Marginalizing out discrete response variables in Stan There's been quite a bit of discussion and confusion about how to marginalize out discrete response variables in Stan (e.g. binary or ordinal data). See, for instance:

*

*Impute binary outcome variable for GLM using Stan in R

*https://discourse.mc-stan.org/t/marginalize-missing-binary-outcome-variable-for-glm/12858

*https://discourse.mc-stan.org/t/marginalising-out-missing-categorical-response-variable-cases-provides-inaccurate-predictor-estimates/9601/6

*https://groups.google.com/g/stan-users/c/9XEOnOiL99g
However, I don't think there is, as yet, a clear answer, so I want to open the discussion more broadly here.
Model
For this example, we'll use a binary logistic regression of response variable $y$ on metric predictor $x$ for $i$ in $\{1,...N\}$ data points:
$$
\begin{equation}
   y_i \sim Bernoulli(\eta_i) \\
   \eta_i = \text{logit}^{-1}(\alpha + \beta x_i) \\
   \alpha \sim \mathcal{N}(0, 5) \\
   \beta \sim \mathcal{N}(0, 1)

■ ■ ■ ■ ■ ■ ■

» Instructions
[A] List every URL that appears in the post about marginalizing discrete response variables in Stan.
[B] In the records, start at the line containing "class: Liliopsida" and continue through the end of the records. Rewrite those lines with "country" renamed to "nation", and leave out the pictures.
The records below have no connection to the post about marginalizing discrete response variables in Stan.

■ ■ ■ ■ ■ ■ ■

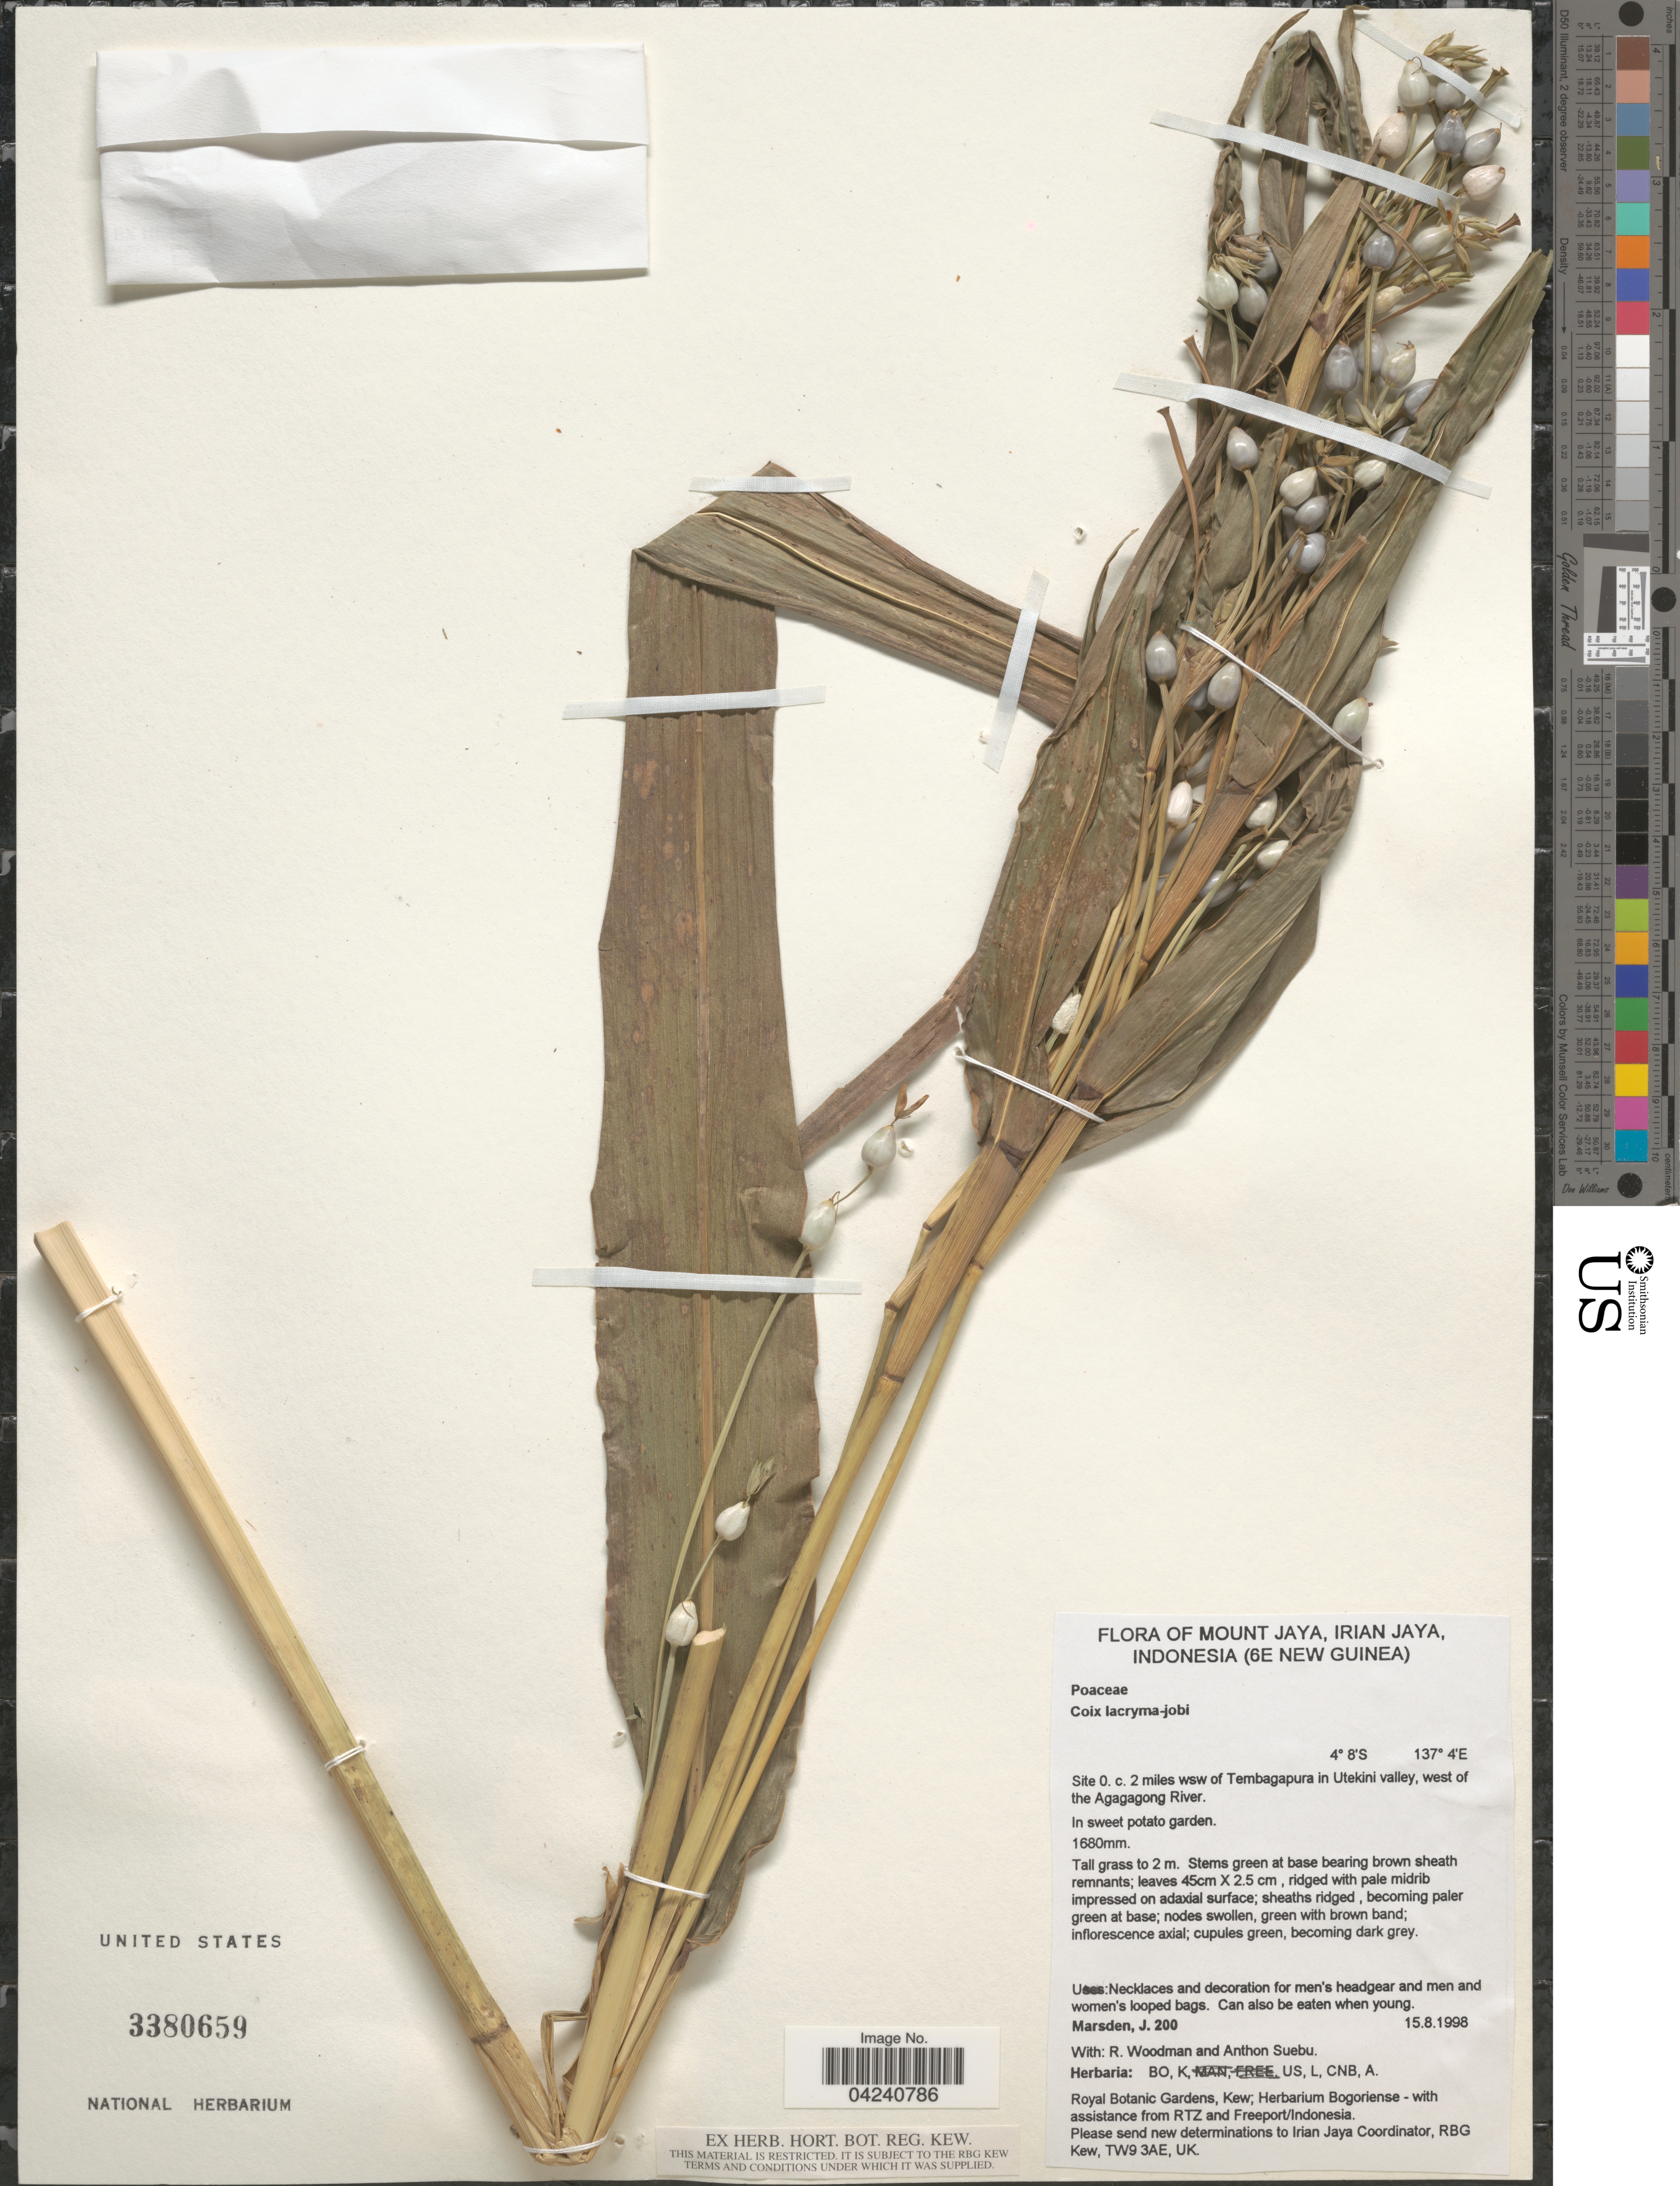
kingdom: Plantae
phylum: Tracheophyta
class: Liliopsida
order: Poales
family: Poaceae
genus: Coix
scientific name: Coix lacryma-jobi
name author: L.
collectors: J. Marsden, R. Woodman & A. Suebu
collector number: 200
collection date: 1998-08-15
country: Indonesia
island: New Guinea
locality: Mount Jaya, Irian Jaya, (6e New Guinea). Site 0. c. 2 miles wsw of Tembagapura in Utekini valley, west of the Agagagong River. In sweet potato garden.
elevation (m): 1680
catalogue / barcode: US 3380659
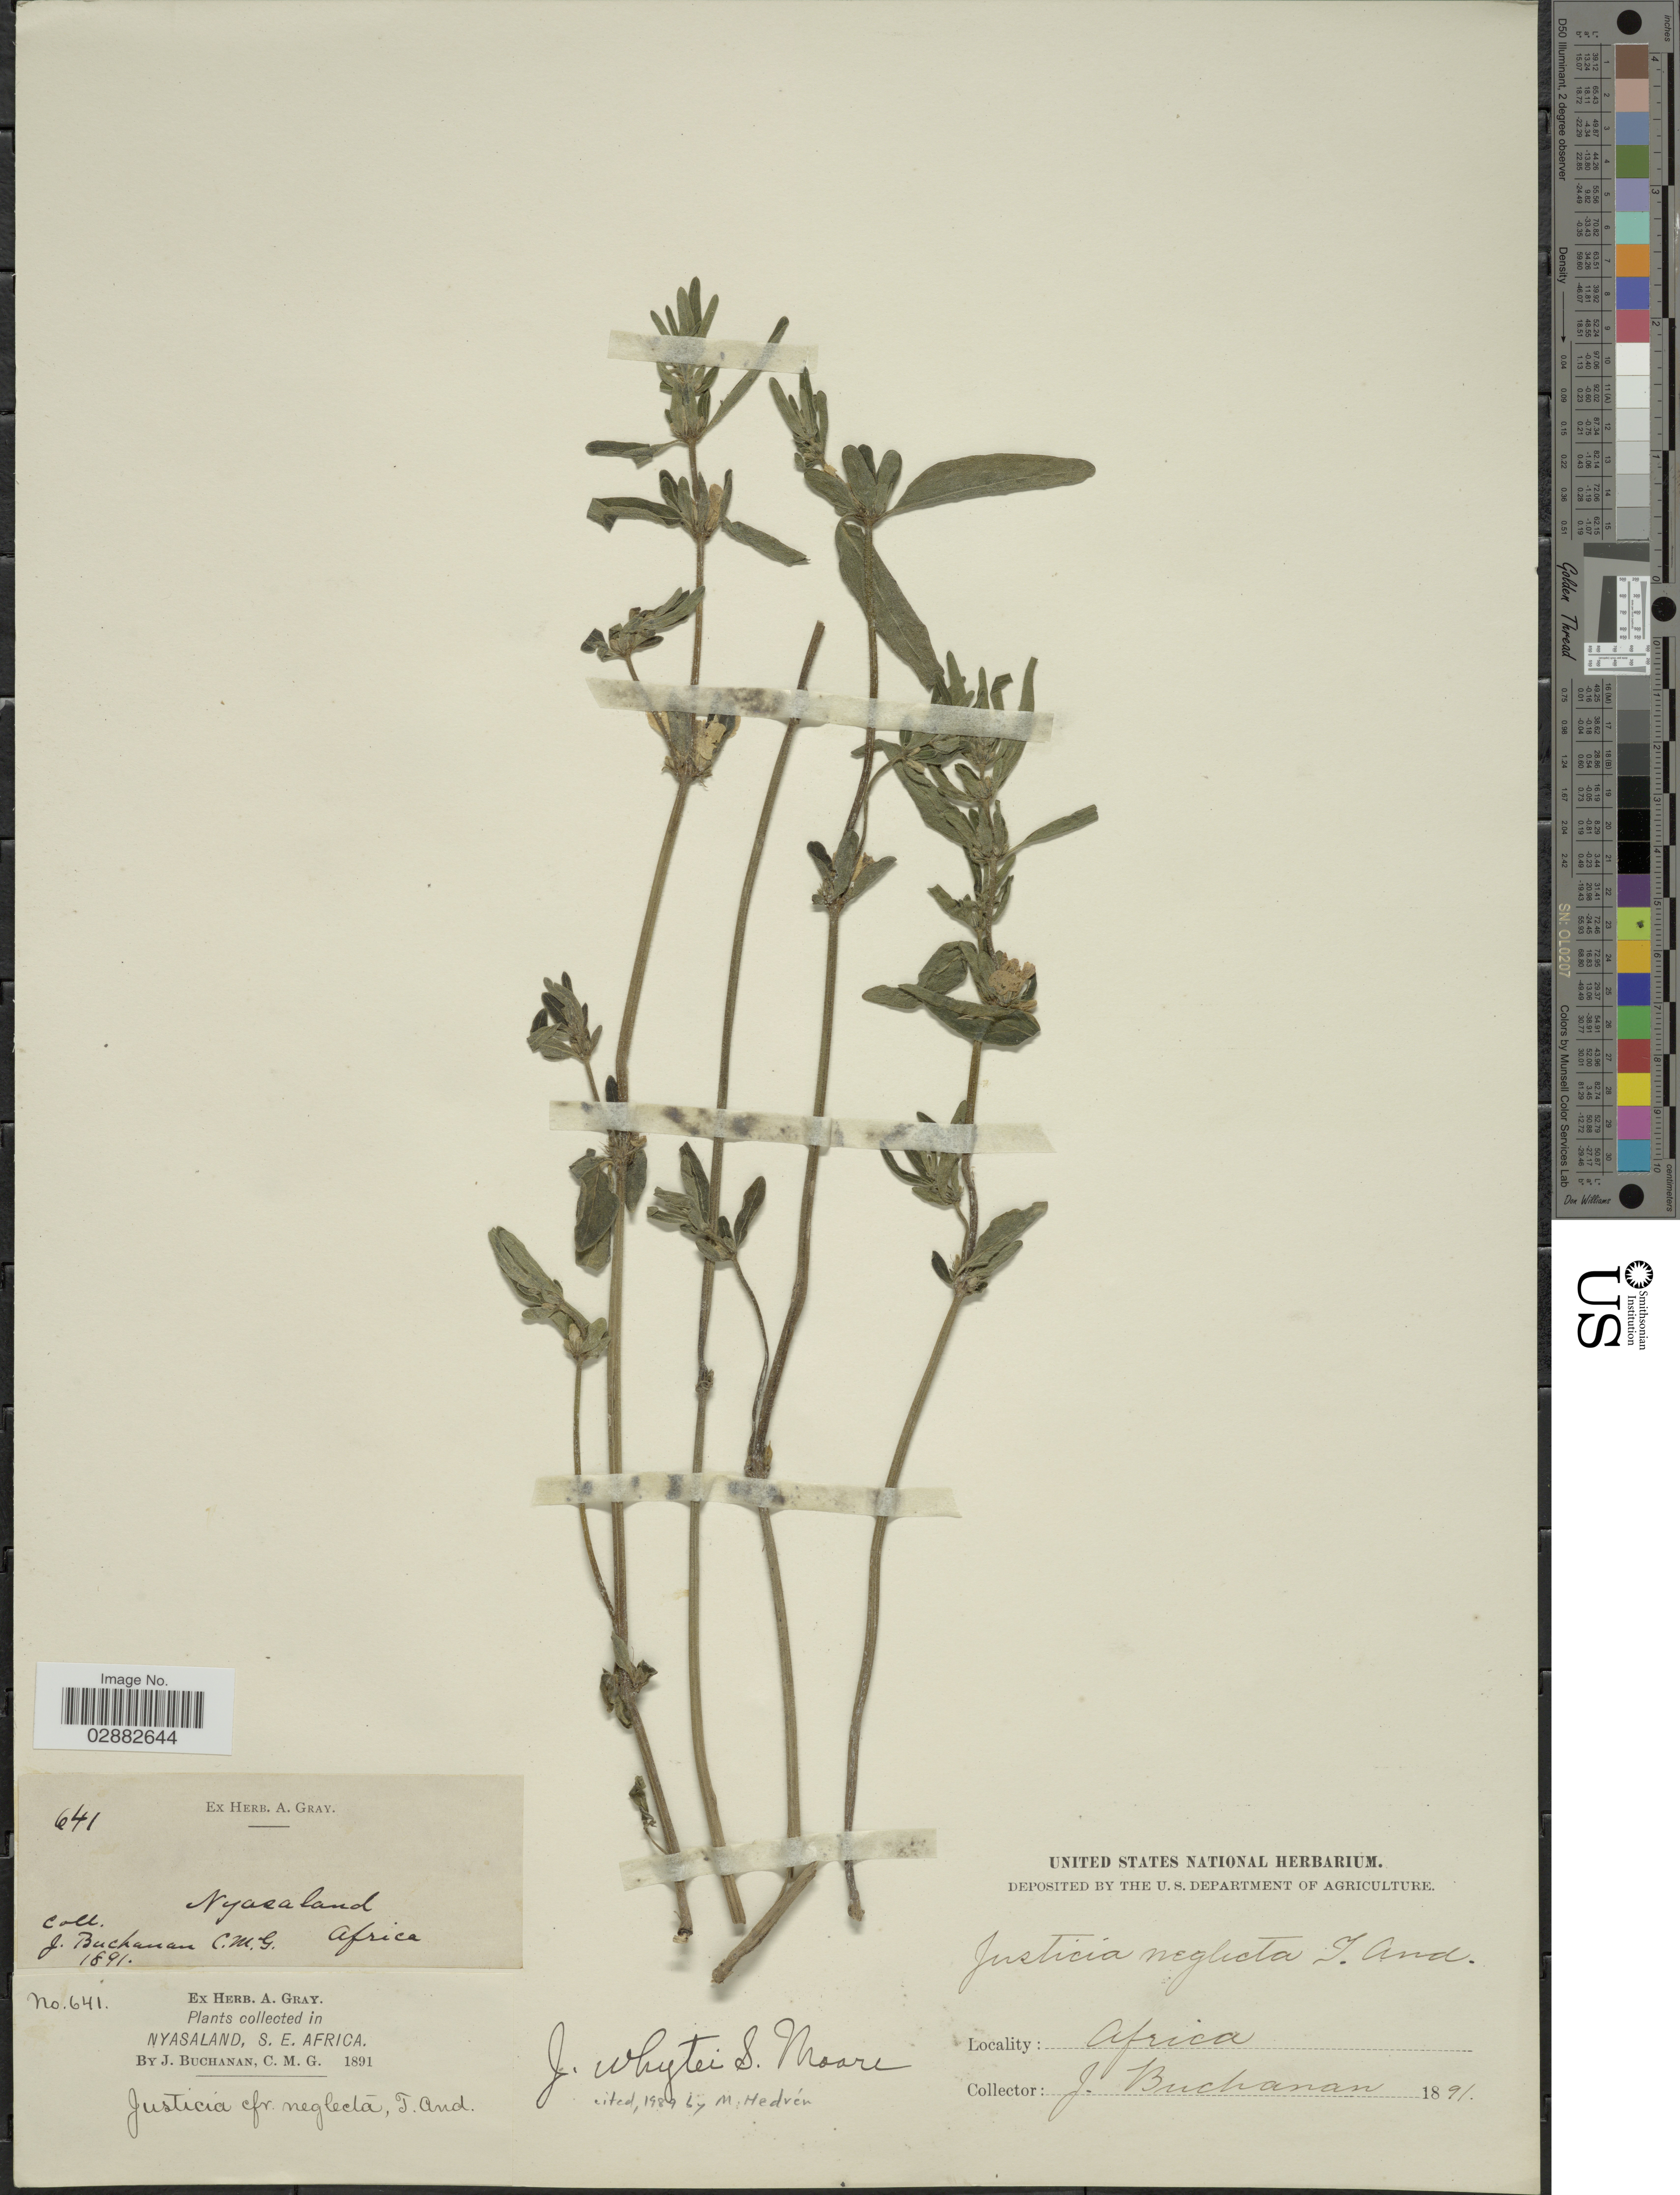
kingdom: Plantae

■ ■ ■ ■ ■ ■ ■

» Task answers
[A]
https://discourse.mc-stan.org/t/marginalize-missing-binary-outcome-variable-for-glm/12858
https://discourse.mc-stan.org/t/marginalising-out-missing-categorical-response-variable-cases-provides-inaccurate-predictor-estimates/9601/6
https://groups.google.com/g/stan-users/c/9XEOnOiL99g

[B]
class: Liliopsida
order: Poales
family: Poaceae
genus: Coix
scientific name: Coix lacryma-jobi
name author: L.
collectors: J. Marsden, R. Woodman & A. Suebu
collector number: 200
collection date: 1998-08-15
nation: Indonesia
island: New Guinea
locality: Mount Jaya, Irian Jaya, (6e New Guinea). Site 0. c. 2 miles wsw of Tembagapura in Utekini valley, west of the Agagagong River. In sweet potato garden.
elevation (m): 1680
catalogue / barcode: US 3380659
kingdom: Plantae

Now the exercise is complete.